So as of a couple of days ago, it's no longer creating the map file (the .w3x) nor running when set to Debug mode.
Really not sure what's going on here.
It might be on our side, so I'm gonna check it over and see what's going on.
EDIT:
Okay, so after some checking, we think we've found the issue:
Basically, when the C# code is compiled into Lua, it has to do a work around for creating objects.
So for example, this code in C#:
C#:
arena = new Arena
{
ArenaName = "Offence, Defence, Pocket 3v3",
ArenaType = ArenaType.Teams,
SpawnRegions = new List<Rect>(),
HasNeutrals = false,
NeutralSpawnRegions = null,
CameraBounds = new Rect(12032, 2720, 17632, 4224)
};
Gets turn into:
Lua:
local default = class.Arena()
default.ArenaName = "Offence, Defence, Pocket 3v3"
default.ArenaType = 2 --[[ArenaType.Teams]]
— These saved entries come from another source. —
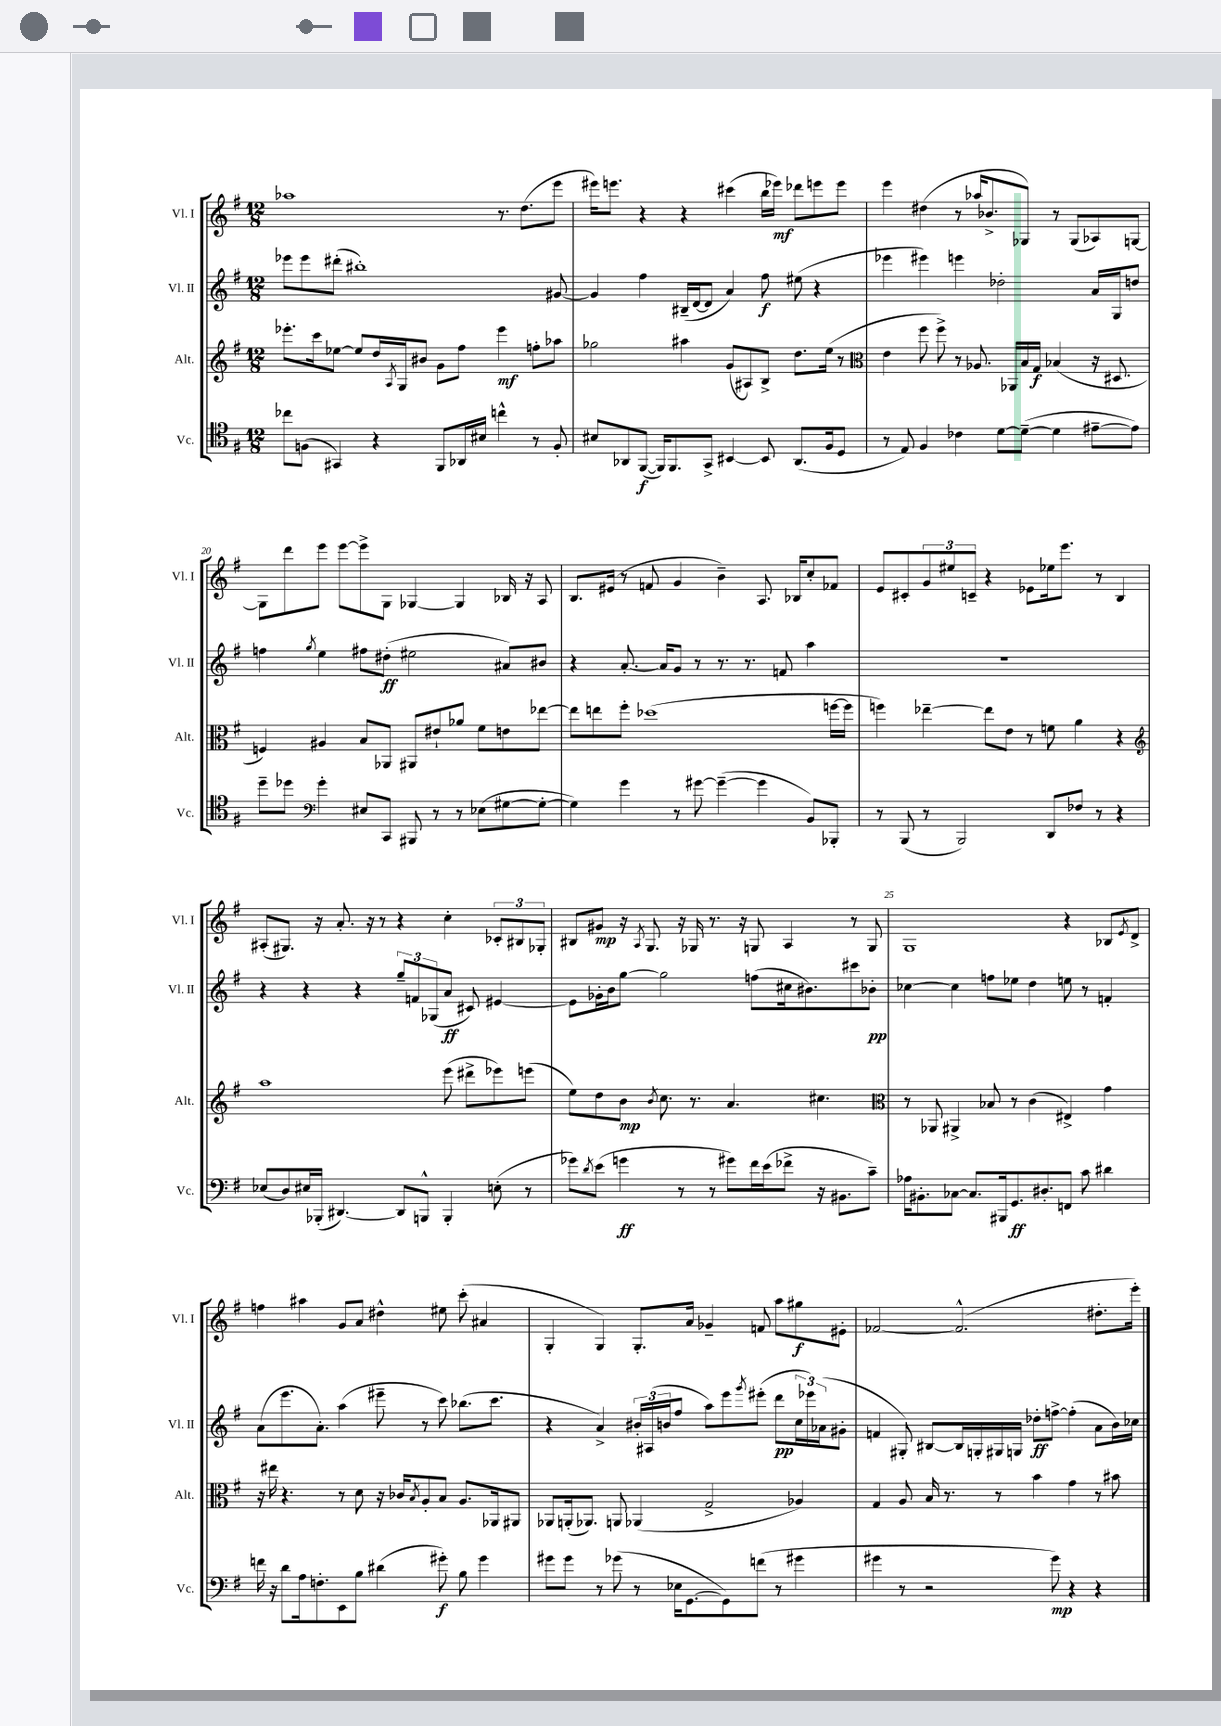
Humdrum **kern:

**kern	**kern	**kern	**kern
*staff4	*staff3	*staff2	*staff1
*clefC4	*clefG2	*clefG2	*clefG2
*k[f#]	*k[f#]	*k[f#]	*k[f#]
*M12/8	*M12/8	*M12/8	*M12/8
8cc-	8.eee-'	8eee-	1aa-
(8F	.	8eee-	.
.	16ccc	.	.
4GG#)	[8ee-	(8ddd#'	.
.	8ee-]	1bb#')	.
4r	16dd	.	.
.	8qA	.	.
.	16G	.	.
.	8b#	.	.
8FF#	8g	.	.
16AA-	8ff#	.	.
16B#	.	.	.
4cc^^	4eee-	.	8.r
.	.	.	(8.dd
8r	8ff'	.	.
8F'	8aa-	[8g#	8eee
=	=	=	=
8B#	2gg-	4g#]	16eee#)
.	.	.	8.eee
8AA-	.	.	.
([8FF#	.	4ff#	4r
16FF#])	.	.	.
8.FF#	.	.	.
.	4aa#	(16B#~	4r
.	.	[16d	.
8GG^	.	8d]	.
[4BB#	(8g	4a)	(4ccc#
.	8A#)	.	.
8BB#]	8B^	8ff#	16bb
.	.	.	16eee-)
(8.AA-	8.dd	(8ee#	8ddd-
.	.	4r	8eee
16F#	(16ee	.	.
8D	8r	.	8eee
=	=	=	=
*	*clefC3	*	*
8r	4e	4eee-	4eee
8E)	.	.	.
4F#	8ff#	4eee#)	(4dd#
.	8ff#^)	.	.
4c-	8r	4eee	8r
.	8.A-	.	16aa-
.	.	.	8.b-^
[8d	.	2dd-'	.
.	16AA-	.	.
(8d~_	16B	.	8G-)
.	16G	.	.
4d]	(4B-	.	8r
.	.	.	(8G-
[8e#~	16r	16a	8A-)
.	8.D#	16G	.
8e#])	.	8dd	[8G
=	=	=	=
8dd~	4F)	4ff	8G]
8dd-	.	.	8ddd
*clefF4	*	*	*
.	.	8qgg	.
4g'	4A#	4ee	8eee
.	.	.	[8eee
8E#	8B	8ff#	8eee^]
8CC	8AA-	(8dd#'	8G
8BBB#	8AA#	2ee#	[4G-
8r	8e#`	.	.
8r	8a-	.	4G-]
(8E-	8f#	.	.
[8G#	8e	8a#)	16B-
.	.	.	16r
8G#'_	[8ee-	8b#	8A
=	=	=	=
4G#])	8ee-]	4r	8.B
.	8ee	.	.
.	.	.	(16e#
4g	8ff#'	[8.a'	8r
.	(1dd-	.	8f
.	.	16a]	.
8r	.	8g	4g
[8g#	.	8r	.
(4g#~_	.	8.r	4b~)
.	.	8.r	.
4g#]	.	.	8.A
.	.	8f	.
.	.	.	16B-
8BB)	.	4aa	8cc'
8BBB-'	[16ff	.	8f-
.	16ff]	.	.
=	=	=	=
8r	4ff)	1.r	8e
(8BBB	.	.	8c#'
8r	[4ee-~	.	12g
.	.	.	12ee#
2BBB)	.	.	.
.	.	.	12c~
.	8ee-]	.	4r
.	8e	.	.
.	8r	.	8e-
8DD	8f	.	16ee-
.	.	.	8.eee
8F-	4a	.	.
8r	.	.	8r
4r	4r	.	4B
=	=	=	=
*	*clefG2	*	*
(8E-	1aa	4r	(8A#'
8D)	.	.	8.G#)
16E#	.	4r	.
(16BBB-'	.	.	16r
[4.DD#)	.	.	8.a'
.	.	4r	.
.	.	.	16r
.	.	.	8r
8DD#]	.	12gg~	4r
.	.	12f	.
8BBB^^	.	.	.
.	.	(12G-	.
4BBB'	(8eee	8a	4cc'
.	8ddd#^	8c#)	.
(8E'	8eee-)	[4e#	12c-'
.	.	.	12B#
8r	(8eee	.	.
.	.	.	12G-'
=	=	=	=
8g-)	8ee)	8e#]	8B#
8qd	.	.	.
(8e	8dd	16g-'	8g#
.	.	16b	.
4g	8b	[8gg	16r
.	.	.	8qA
.	.	.	8.G
.	8qb	.	.
.	8.cc	2gg]	.
8r	.	.	16r
.	8.r	.	16G-
8r	.	.	8.r
8g#)	4.a	.	.
.	.	.	16r
16f#	.	(8ff	8G
(16e	.	.	.
8f-^	.	16cc#	4A
.	.	8.b#)	.
16r	4.cc#	.	.
8.BB#	.	.	.
.	.	8ccc#	8r
8c~)	.	8b-'	8G
=	=	=	=
*	*clefC3	*	*
16A-	8r	[4cc-	1G
8.BB#'	.	.	.
.	8AA-	.	.
[8C-	4AA#^	4cc-]	.
8.C-]	.	.	.
.	8B-	8ff	.
16BBB#	.	.	.
8.GG	8r	8ee-	.
.	(4c	4dd	.
8.D#'	.	.	.
8FF	4E#^)	8ee	4r
8c	.	8r	.
4d#	4g	4f'	8B-
.	.	.	8qe
.	.	.	8d^
=	=	=	=
16f	16r	(8a	4ff
16r	16ee#	.	.
8d	4.r	8.eee	.
16A	.	.	4aa#
8.F'	.	8.a')	.
8EE	8r	(4aa	8g
8B	8d	.	8a
(4d#	16r	8eee#~	4dd#^^
.	16c-	.	.
.	8qB	.	.
.	8A'	8r	.
8g#')	8B	8ccc)	8ee#
8B	8.A	(8.bb-	(8ccc'
4g#	.	.	4a#
.	16AA-	8.ccc	.
.	8AA#	.	.
=	=	=	=
8g#	8AA-	4r	4G'
8g#	(16AA'	.	.
.	8.AA-)	.	.
8r	.	4a^)	4G)
(8g-	8AA	.	.
8r	(4AA-	24b#'	8.G'
.	.	(24A#	.
.	.	24b	.
16E-	.	8ff#	.
[8.GG	.	.	16a
.	2G^	8aa)	4g-~
8GG])	.	8eee	.
.	.	8qggg	.
(8f	.	(8eee#'	8f
8r	.	8ddd	8aa
4g#	4A-)	24cc	8gg#
.	.	24eee-)	.
.	.	(24a-	.
.	.	8g#'	8e#'
=	=	=	=
4g#	4G	4f	[2f-
8r	8A	8G#')	.
2r	16B	[8B#	.
.	8.r	.	.
.	.	16B#]	(2.f-^^]
.	.	16G'	.
.	8r	16G#	.
.	.	16G	.
.	4b	8dd-'	.
8g#)	.	[8ff^	.
4r	4g	(4ff']	.
4r	8r	8a	8.dd#'
.	8b#	16b)	.
.	.	16cc-	16eee')
==	==	==	==
*-	*-	*-	*-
default.SpawnRegions = ListRect()
default.HasNeutrals = false
default.NeutralSpawnRegions = nil
default.CameraBounds = System.new(FortWarsSourceData.Rect, 2, - 9536, 6464, - 4800, 9280)
local arena = default
So the C# to Lua compiler is using the reserved word "default" as its temporary identifier. If the method contains more than 17 unique temporary identifiers (default, using, out, try, case, void, byte, char, uint, lock, using, fixed, constant, object, internal, virtual), the C# to Lua compiler simply crashes.
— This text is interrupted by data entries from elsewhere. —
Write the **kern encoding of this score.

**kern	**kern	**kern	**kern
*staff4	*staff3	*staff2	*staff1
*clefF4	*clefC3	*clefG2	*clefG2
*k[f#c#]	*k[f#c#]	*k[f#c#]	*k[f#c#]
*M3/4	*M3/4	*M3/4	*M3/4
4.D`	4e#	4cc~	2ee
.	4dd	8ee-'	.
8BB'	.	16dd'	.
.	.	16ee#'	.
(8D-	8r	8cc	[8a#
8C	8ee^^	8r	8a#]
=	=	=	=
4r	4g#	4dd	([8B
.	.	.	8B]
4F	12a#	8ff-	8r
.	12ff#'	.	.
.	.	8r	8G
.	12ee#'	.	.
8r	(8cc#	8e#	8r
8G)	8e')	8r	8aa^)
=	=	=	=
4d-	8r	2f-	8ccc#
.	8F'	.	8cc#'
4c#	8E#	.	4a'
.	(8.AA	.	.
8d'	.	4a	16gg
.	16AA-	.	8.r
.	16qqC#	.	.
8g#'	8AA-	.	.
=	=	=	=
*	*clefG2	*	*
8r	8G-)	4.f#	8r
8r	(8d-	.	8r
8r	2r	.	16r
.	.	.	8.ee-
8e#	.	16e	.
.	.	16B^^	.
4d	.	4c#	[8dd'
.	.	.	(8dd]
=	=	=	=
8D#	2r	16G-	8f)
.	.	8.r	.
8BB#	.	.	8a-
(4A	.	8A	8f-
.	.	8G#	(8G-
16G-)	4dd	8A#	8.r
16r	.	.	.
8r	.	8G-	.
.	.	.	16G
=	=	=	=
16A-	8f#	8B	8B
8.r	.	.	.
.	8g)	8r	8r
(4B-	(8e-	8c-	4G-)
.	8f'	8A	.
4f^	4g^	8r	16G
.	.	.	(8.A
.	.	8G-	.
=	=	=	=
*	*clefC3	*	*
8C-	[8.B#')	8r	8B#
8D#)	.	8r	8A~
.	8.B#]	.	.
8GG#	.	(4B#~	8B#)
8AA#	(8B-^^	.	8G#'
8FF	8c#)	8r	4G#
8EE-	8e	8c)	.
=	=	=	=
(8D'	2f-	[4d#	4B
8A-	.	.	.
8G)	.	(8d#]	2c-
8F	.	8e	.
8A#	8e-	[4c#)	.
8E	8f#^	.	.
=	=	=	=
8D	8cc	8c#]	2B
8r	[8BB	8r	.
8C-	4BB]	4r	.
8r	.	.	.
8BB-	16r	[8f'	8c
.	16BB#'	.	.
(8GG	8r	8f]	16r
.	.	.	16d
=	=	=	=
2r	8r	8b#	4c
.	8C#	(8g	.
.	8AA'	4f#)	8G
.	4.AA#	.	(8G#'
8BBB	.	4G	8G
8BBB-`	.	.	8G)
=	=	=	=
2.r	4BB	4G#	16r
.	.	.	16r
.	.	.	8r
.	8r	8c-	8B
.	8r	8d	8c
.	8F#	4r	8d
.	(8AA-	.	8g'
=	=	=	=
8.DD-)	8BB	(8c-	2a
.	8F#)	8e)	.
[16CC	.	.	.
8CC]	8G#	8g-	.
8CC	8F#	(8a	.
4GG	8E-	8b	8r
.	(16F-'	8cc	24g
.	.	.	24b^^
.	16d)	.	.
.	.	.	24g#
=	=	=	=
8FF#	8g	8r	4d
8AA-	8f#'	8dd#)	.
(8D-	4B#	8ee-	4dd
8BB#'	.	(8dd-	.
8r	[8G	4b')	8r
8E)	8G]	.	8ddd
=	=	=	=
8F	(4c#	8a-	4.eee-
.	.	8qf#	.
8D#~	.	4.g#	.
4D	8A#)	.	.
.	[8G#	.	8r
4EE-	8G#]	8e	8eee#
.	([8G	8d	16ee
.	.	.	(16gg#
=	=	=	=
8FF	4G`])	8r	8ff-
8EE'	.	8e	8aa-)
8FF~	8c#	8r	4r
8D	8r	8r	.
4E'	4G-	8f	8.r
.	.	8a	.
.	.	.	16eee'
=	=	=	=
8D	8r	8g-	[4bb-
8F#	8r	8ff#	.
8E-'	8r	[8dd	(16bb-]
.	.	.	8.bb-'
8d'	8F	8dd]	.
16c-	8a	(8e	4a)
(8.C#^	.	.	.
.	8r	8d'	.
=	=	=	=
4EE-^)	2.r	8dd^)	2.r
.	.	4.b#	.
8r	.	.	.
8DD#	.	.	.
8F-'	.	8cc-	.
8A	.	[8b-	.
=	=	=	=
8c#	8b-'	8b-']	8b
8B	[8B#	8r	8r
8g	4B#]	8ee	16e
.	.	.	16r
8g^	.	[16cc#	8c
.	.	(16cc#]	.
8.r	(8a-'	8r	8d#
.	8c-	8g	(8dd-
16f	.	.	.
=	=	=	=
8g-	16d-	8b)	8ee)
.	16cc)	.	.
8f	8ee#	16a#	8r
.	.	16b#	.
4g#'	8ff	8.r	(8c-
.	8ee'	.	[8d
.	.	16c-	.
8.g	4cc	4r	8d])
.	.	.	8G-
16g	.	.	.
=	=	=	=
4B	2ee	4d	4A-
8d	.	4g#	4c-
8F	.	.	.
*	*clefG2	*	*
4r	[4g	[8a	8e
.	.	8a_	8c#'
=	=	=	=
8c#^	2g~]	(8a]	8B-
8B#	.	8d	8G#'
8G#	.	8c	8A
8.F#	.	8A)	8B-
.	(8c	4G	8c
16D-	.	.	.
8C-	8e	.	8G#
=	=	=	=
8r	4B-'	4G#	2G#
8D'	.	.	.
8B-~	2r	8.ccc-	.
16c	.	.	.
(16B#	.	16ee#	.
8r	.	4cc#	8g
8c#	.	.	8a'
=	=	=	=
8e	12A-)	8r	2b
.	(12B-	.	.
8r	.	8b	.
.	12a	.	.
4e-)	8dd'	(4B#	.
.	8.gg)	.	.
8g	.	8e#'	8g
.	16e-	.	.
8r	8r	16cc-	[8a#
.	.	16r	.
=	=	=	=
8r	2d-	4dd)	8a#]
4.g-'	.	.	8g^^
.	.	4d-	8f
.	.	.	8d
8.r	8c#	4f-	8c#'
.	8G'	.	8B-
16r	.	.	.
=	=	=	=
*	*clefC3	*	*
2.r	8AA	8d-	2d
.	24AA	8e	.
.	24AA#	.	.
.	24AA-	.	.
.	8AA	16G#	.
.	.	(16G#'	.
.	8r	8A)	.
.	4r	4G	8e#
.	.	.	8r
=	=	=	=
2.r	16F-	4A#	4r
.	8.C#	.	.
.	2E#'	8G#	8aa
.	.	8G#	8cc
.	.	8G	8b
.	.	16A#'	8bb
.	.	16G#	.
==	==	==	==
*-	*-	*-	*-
Evidently, this list of words are all banned keywords in C#, and were chosen as to not create any conflicts with your own variable names during the conversion.
But hot damn. I'm surprised this hasn't been noticed before.
Weirdly, the list of actually banned terms for C# is way bigger than 17 terms. And that seems like a strangely arbitrary point to stop at.